Possible pitfalls in legal property documentation pointed out by Steward

Those signing a property-related legal document, e.g. a Deed of Sale, will find that they are required to initial every page and any alterations made on the page.

However, warns Lanice Steward, MD of Anne Porter Knight Frank, those doing this should be aware it is sometimes possible for the other party to the agreement to add in extra conditions or facts in the spaces that are still not completely filled in.

For example, a clause listing the fixtures and features in a home which are to be transferred with the property can very often be added to, to include items that were not originally discussed. Similarly, a clause stating that this or that will be done to the home prior to handover can sometimes be extended to take in later conditions. The way to prevent extras being added in this manner to a document, says Steward, is to draw a line across the page from the point where the sentence or paragraph ends and possibly across the following blank lines as well.
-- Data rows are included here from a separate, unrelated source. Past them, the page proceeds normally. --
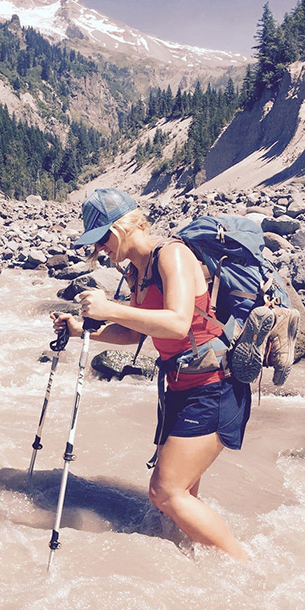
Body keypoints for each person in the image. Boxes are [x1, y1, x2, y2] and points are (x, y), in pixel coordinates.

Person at [53, 188, 255, 561]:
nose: (99, 252)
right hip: (181, 388)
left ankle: (244, 567)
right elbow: (135, 333)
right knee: (181, 499)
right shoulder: (136, 273)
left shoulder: (172, 256)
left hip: (215, 386)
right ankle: (195, 563)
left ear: (117, 231)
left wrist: (110, 307)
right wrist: (85, 330)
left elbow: (178, 324)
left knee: (164, 492)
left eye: (100, 241)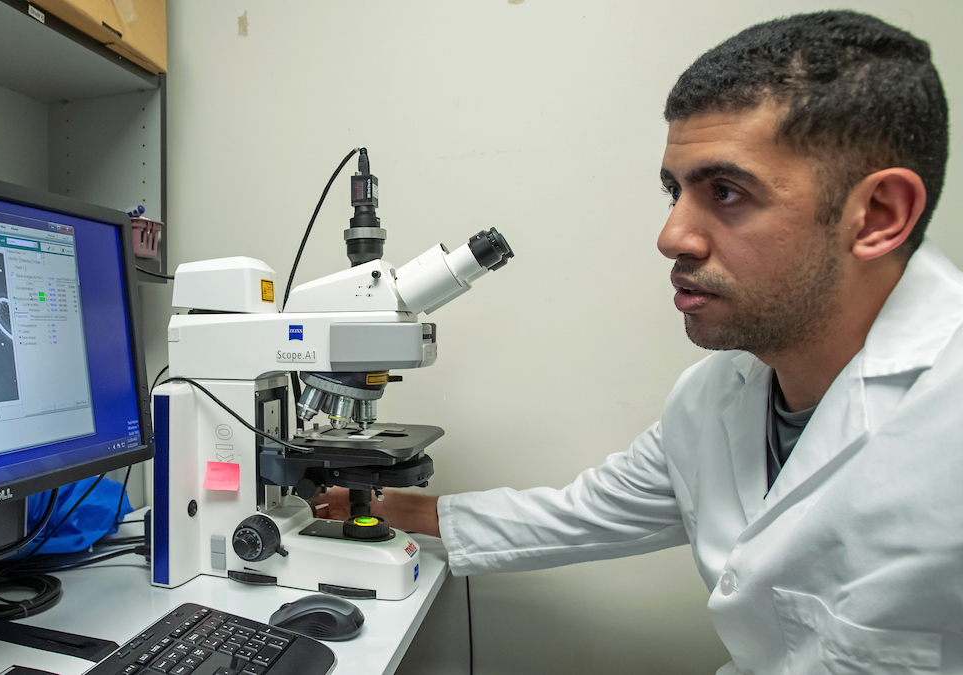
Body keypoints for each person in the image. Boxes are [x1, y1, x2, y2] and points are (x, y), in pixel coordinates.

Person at [317, 10, 958, 673]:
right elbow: (584, 513)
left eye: (727, 192)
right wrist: (397, 507)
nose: (671, 235)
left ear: (878, 215)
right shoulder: (716, 397)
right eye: (674, 191)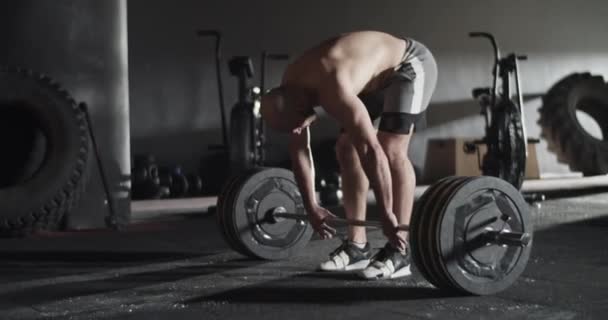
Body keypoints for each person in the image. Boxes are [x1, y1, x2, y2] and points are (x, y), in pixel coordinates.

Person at [260, 30, 437, 279]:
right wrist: (311, 206)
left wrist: (386, 213)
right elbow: (299, 150)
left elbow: (371, 150)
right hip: (369, 79)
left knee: (391, 149)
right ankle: (358, 247)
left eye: (298, 125)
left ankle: (400, 251)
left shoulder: (335, 88)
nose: (299, 130)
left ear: (300, 103)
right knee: (345, 147)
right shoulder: (289, 88)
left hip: (408, 64)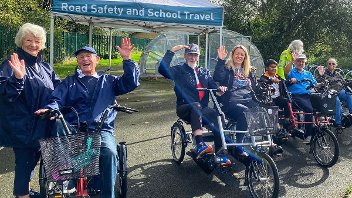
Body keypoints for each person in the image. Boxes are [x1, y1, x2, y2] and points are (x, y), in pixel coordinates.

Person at [35, 38, 140, 198]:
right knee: (56, 123)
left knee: (110, 153)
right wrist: (50, 109)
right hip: (73, 129)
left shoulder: (109, 81)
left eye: (88, 56)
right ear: (77, 61)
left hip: (101, 130)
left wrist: (127, 59)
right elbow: (56, 99)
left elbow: (130, 82)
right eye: (81, 57)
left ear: (96, 60)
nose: (85, 59)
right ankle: (65, 180)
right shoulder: (70, 82)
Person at [0, 23, 61, 198]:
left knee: (32, 163)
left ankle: (25, 192)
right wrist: (18, 78)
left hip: (44, 124)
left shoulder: (45, 67)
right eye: (29, 40)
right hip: (23, 127)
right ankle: (22, 195)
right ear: (21, 41)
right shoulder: (11, 64)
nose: (33, 44)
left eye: (37, 41)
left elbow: (59, 89)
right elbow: (5, 95)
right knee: (24, 164)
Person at [158, 43, 231, 167]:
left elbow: (215, 89)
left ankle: (220, 152)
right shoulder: (179, 70)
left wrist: (221, 89)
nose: (192, 57)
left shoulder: (204, 72)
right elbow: (162, 70)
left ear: (198, 57)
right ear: (185, 56)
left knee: (219, 115)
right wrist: (172, 51)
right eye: (190, 55)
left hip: (202, 109)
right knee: (196, 105)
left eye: (195, 55)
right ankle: (199, 144)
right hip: (185, 108)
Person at [213, 45, 257, 144]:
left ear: (245, 57)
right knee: (245, 112)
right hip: (230, 102)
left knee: (263, 110)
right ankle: (239, 143)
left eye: (242, 54)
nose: (239, 56)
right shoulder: (226, 68)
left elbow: (255, 87)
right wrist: (220, 60)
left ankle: (267, 142)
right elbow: (217, 77)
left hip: (247, 100)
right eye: (237, 53)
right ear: (232, 55)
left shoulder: (249, 71)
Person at [285, 54, 318, 142]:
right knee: (308, 109)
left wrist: (322, 82)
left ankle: (320, 127)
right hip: (296, 96)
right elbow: (285, 72)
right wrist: (291, 61)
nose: (301, 63)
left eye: (303, 61)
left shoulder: (308, 73)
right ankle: (308, 134)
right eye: (299, 61)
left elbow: (315, 84)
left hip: (308, 95)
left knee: (320, 106)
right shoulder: (292, 72)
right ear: (295, 62)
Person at [317, 58, 352, 128]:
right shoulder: (323, 73)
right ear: (327, 65)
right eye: (329, 63)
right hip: (330, 92)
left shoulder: (338, 74)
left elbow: (344, 83)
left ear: (335, 65)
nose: (331, 65)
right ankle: (338, 122)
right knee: (337, 101)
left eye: (333, 64)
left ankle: (351, 115)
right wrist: (321, 75)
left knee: (350, 96)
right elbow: (318, 83)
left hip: (340, 91)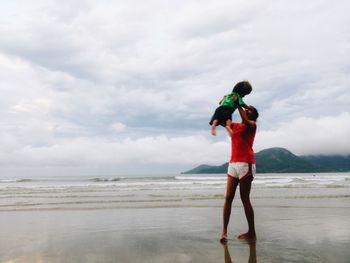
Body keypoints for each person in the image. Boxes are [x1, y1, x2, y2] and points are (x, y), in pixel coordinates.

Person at [220, 102, 259, 243]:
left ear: (252, 115)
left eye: (249, 109)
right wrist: (226, 105)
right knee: (228, 197)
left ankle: (252, 232)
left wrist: (238, 103)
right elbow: (228, 123)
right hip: (233, 164)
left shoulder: (252, 125)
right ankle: (224, 232)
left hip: (246, 164)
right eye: (246, 108)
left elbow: (243, 115)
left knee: (244, 198)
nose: (246, 109)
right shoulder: (237, 126)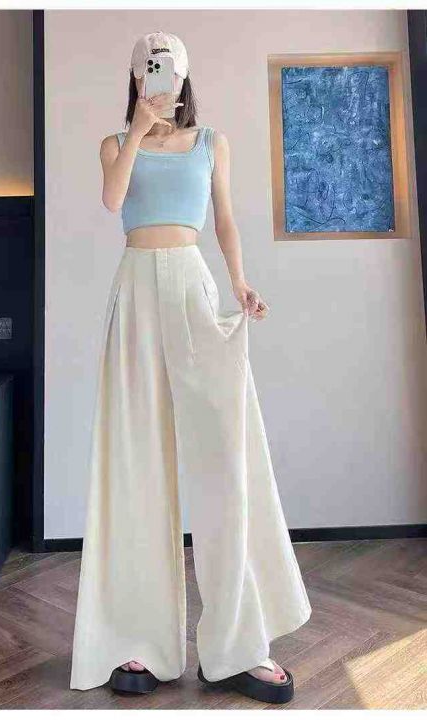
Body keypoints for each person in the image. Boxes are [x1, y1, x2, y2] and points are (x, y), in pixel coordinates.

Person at [70, 31, 312, 705]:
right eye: (148, 68)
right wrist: (136, 130)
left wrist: (240, 282)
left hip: (193, 289)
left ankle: (237, 647)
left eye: (169, 68)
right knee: (136, 463)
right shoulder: (113, 145)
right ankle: (137, 640)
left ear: (183, 76)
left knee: (225, 463)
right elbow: (113, 201)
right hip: (134, 293)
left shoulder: (211, 142)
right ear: (135, 76)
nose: (160, 78)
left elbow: (225, 220)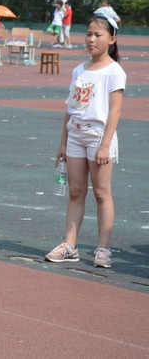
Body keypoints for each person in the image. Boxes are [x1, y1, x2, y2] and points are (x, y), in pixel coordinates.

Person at [45, 14, 125, 269]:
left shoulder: (114, 71)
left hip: (99, 136)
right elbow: (72, 107)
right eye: (89, 34)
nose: (91, 39)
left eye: (98, 35)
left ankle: (103, 248)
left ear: (111, 39)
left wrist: (105, 145)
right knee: (76, 192)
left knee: (102, 193)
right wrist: (63, 142)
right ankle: (70, 245)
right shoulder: (79, 70)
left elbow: (115, 111)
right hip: (76, 135)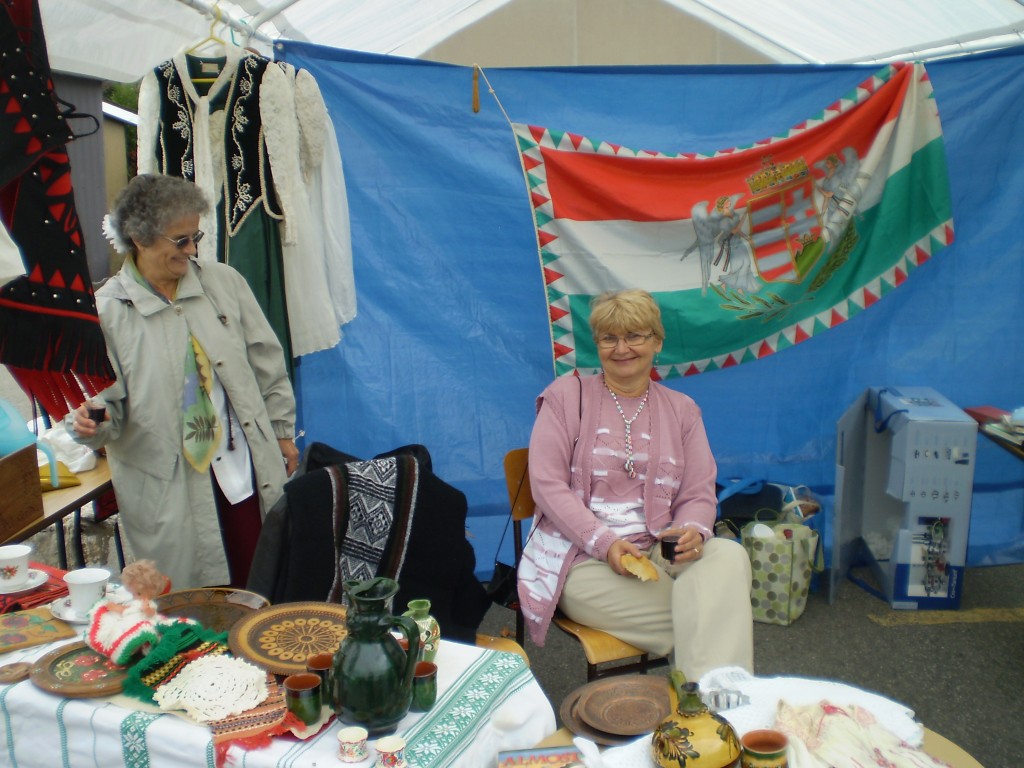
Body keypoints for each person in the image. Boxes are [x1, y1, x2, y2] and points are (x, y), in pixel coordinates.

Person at [68, 174, 299, 591]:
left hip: (243, 469)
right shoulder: (108, 313)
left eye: (196, 237)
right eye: (180, 240)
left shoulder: (223, 282)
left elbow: (267, 360)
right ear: (139, 238)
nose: (192, 250)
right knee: (192, 602)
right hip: (168, 490)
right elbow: (105, 409)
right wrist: (90, 425)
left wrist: (282, 432)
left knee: (263, 585)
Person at [517, 289, 753, 681]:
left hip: (660, 550)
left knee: (728, 557)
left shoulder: (682, 409)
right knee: (712, 611)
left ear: (657, 342)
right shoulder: (566, 397)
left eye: (635, 336)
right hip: (582, 559)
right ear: (597, 344)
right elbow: (546, 485)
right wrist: (605, 543)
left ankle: (703, 701)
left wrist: (693, 530)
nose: (622, 348)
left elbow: (698, 491)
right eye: (609, 338)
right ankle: (714, 704)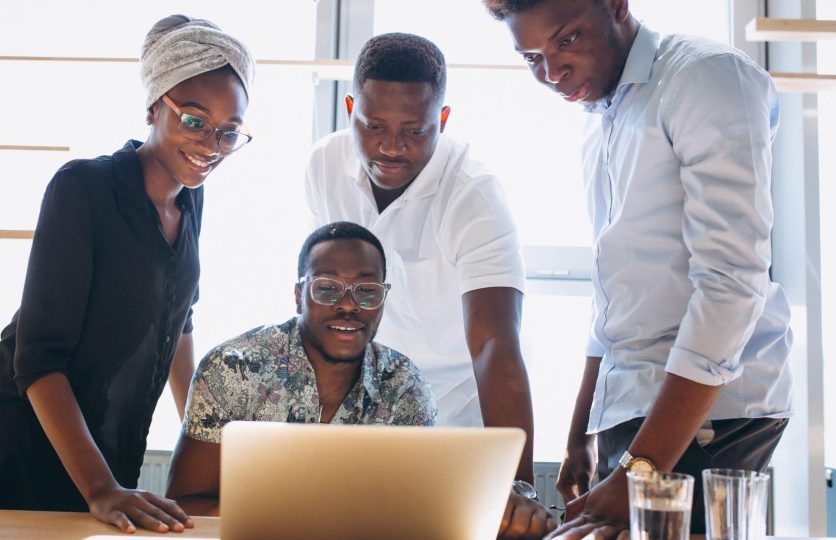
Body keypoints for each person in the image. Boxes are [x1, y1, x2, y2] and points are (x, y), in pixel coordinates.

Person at [483, 0, 795, 537]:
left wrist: (641, 470)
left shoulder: (704, 77)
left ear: (616, 5)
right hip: (634, 415)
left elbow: (731, 284)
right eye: (531, 56)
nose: (552, 72)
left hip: (707, 415)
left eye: (567, 39)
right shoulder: (602, 118)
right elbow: (613, 302)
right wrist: (581, 432)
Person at [0, 14, 255, 534]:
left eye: (228, 132)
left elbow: (179, 323)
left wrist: (206, 445)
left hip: (108, 441)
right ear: (153, 106)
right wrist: (99, 486)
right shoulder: (84, 188)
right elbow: (38, 357)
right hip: (28, 432)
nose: (211, 144)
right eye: (194, 120)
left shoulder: (192, 200)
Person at [304, 33, 552, 538]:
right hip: (355, 429)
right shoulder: (323, 165)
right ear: (350, 108)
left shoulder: (474, 195)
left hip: (452, 428)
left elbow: (494, 343)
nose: (391, 147)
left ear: (441, 120)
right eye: (373, 126)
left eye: (413, 130)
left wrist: (520, 488)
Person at [165, 222, 437, 515]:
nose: (348, 305)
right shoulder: (233, 368)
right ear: (299, 296)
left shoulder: (404, 385)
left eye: (367, 291)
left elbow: (416, 512)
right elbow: (185, 505)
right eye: (327, 288)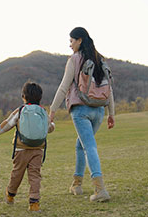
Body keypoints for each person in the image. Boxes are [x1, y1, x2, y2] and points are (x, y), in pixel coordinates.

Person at [49, 27, 115, 202]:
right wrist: (111, 113)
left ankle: (100, 189)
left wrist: (52, 110)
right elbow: (109, 89)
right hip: (99, 109)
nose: (70, 44)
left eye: (71, 41)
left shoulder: (75, 59)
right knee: (81, 145)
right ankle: (76, 185)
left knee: (89, 147)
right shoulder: (100, 59)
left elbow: (64, 87)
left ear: (79, 40)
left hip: (81, 110)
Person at [0, 82, 55, 212]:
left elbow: (7, 124)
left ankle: (10, 195)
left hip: (21, 148)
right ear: (40, 97)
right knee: (35, 176)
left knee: (17, 173)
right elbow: (50, 128)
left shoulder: (20, 110)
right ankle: (34, 203)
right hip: (38, 149)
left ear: (23, 96)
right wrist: (52, 124)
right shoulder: (43, 112)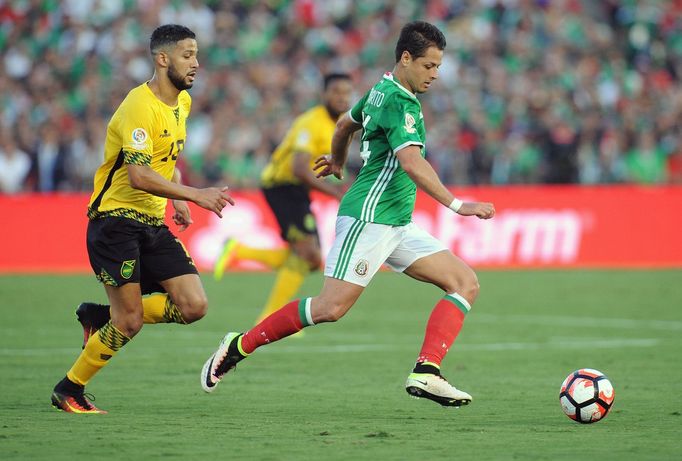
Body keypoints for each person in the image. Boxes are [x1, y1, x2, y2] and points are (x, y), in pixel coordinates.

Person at [200, 21, 495, 407]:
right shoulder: (398, 101)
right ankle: (238, 345)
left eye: (438, 67)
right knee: (329, 308)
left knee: (464, 282)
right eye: (428, 66)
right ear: (405, 58)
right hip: (368, 219)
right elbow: (411, 163)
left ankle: (426, 371)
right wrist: (459, 206)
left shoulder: (381, 89)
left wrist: (339, 160)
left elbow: (344, 124)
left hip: (396, 223)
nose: (435, 74)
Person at [50, 24, 234, 414]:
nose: (196, 63)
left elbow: (164, 160)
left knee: (193, 306)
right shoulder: (138, 106)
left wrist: (179, 191)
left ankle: (99, 316)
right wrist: (195, 195)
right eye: (187, 55)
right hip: (115, 222)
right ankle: (69, 388)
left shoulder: (181, 103)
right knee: (130, 321)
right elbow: (138, 175)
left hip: (151, 222)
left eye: (197, 55)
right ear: (162, 58)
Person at [213, 73, 352, 326]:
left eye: (346, 92)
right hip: (282, 185)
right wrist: (335, 193)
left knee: (308, 259)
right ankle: (269, 316)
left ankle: (238, 251)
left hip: (297, 189)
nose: (342, 97)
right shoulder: (311, 122)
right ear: (324, 94)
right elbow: (299, 168)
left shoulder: (340, 124)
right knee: (309, 255)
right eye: (336, 92)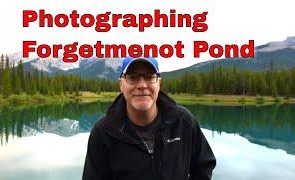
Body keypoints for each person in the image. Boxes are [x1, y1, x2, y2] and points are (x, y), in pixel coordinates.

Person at [82, 57, 216, 180]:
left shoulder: (184, 121)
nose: (142, 85)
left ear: (159, 84)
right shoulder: (103, 131)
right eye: (132, 77)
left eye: (149, 77)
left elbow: (203, 167)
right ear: (121, 85)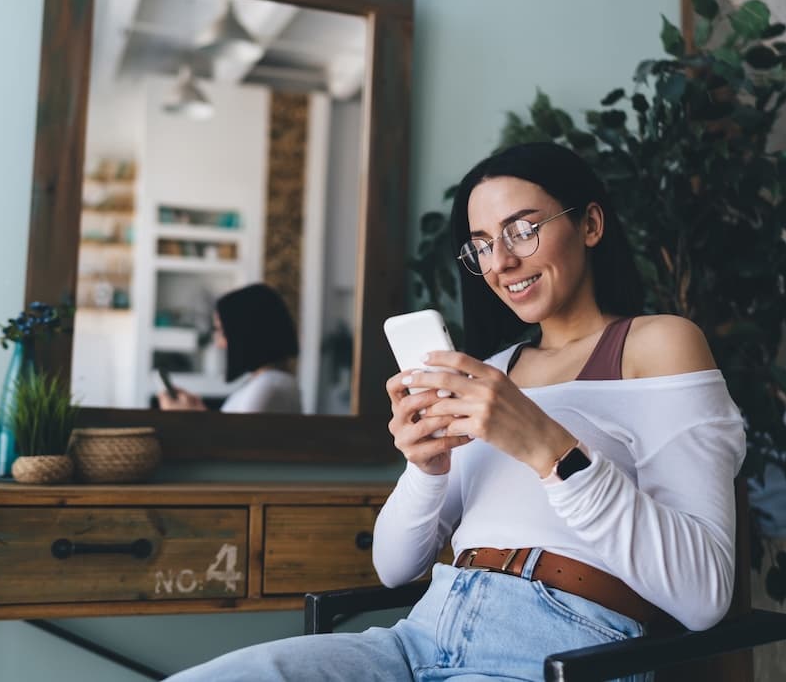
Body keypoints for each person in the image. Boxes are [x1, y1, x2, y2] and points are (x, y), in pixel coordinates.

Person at [162, 142, 745, 681]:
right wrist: (426, 467)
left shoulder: (659, 344)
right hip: (418, 635)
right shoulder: (493, 370)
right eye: (484, 243)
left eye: (523, 230)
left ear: (590, 224)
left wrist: (546, 448)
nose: (502, 262)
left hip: (559, 649)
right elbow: (394, 568)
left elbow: (704, 595)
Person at [158, 283, 302, 414]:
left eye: (221, 331)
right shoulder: (269, 382)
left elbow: (233, 441)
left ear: (248, 332)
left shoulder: (269, 387)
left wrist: (186, 417)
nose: (220, 344)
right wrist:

If the document involves a trust or closed corporation, it is essential to get from the trustees or principals of these a signed copy of the minutes or resolutions before the final agreement is drawn up. If the buyer or seller’s representative signs before these resolutions are available, the agreement can be deemed as not binding. The buyer or seller can then opt out on the excuse that those who had to sanction the agreement had, in fact, not given it their approval.

Where the property is owned under a community of property contract, the negotiator must realise that it will be null and void if one or other of the partners in the marriage does not sign it. Similarly, a buyer should do his homework prior to an offer going in and decide in which vehicle he will make it, i.e. either as a private individual, a trust or a closed corporation. Each of these vehicles has advantages and disadvantages attached to it, says Steward.